§ **WHAT YOU SHOULD DO**
Answer these about the forum thread:
1. What false rumor about Kel from Keenan and Kel had people heard?
2. On what program did dancers perform the "Saturday Night" routine behind Whigfield?
3. What explanation for the spread does the thread call ridiculous and absurd?

§ **TEXT SEGMENT**
-=-=-
The dance routine performed to Whigfield's "Saturday Night" wasn't included in its music video, yet it spread to every discotheque in the land.

Every person of my generation from all corners of these isles seems to have heard the entirely false rumour that Kel from Keenan and Kel had died in a car crash.

How did these things spread? Telepathy? A ridiculous, absurd suggestion, of course, yet somehow more reasonable than thinking about two blokes from different towns meeting in a pub and one of them going "here, you know that Whigfield? This one weird dance will blow your mind."

Re: Pre-internet social contagions
« Reply #1 on: August 07, 2019, 11:41:25 PM »
The dance routine performed to Whigfield's "Saturday Night" wasn't included in its music video, yet it spread to every discotheque in the land.

Every person of my generation from all corners of these isles seems to have heard the entirely false rumour that Kel from Keenan and Kel had died in a car crash.

How did these things spread? Telepathy? A ridiculous, absurd suggestion, of course, yet somehow more reasonable than thinking about two blokes from different towns meeting in a pub and one of them going "here, you know that Whigfield? This one weird dance will blow your mind."

The Whigfield one is relatively easy, she didn't do the dance in the video but some dancers did it as a routine behind her when she was on Top of the Pops.
-=-=-
§ **DATA**
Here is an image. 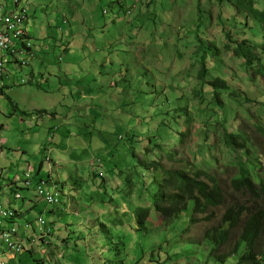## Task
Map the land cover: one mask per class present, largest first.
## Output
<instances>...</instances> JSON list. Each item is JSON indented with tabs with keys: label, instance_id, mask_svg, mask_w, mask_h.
-=-=-
§ **EXERCISE SOLUTION**
1. That he had died in a car crash.
2. Top of the Pops.
3. Telepathy.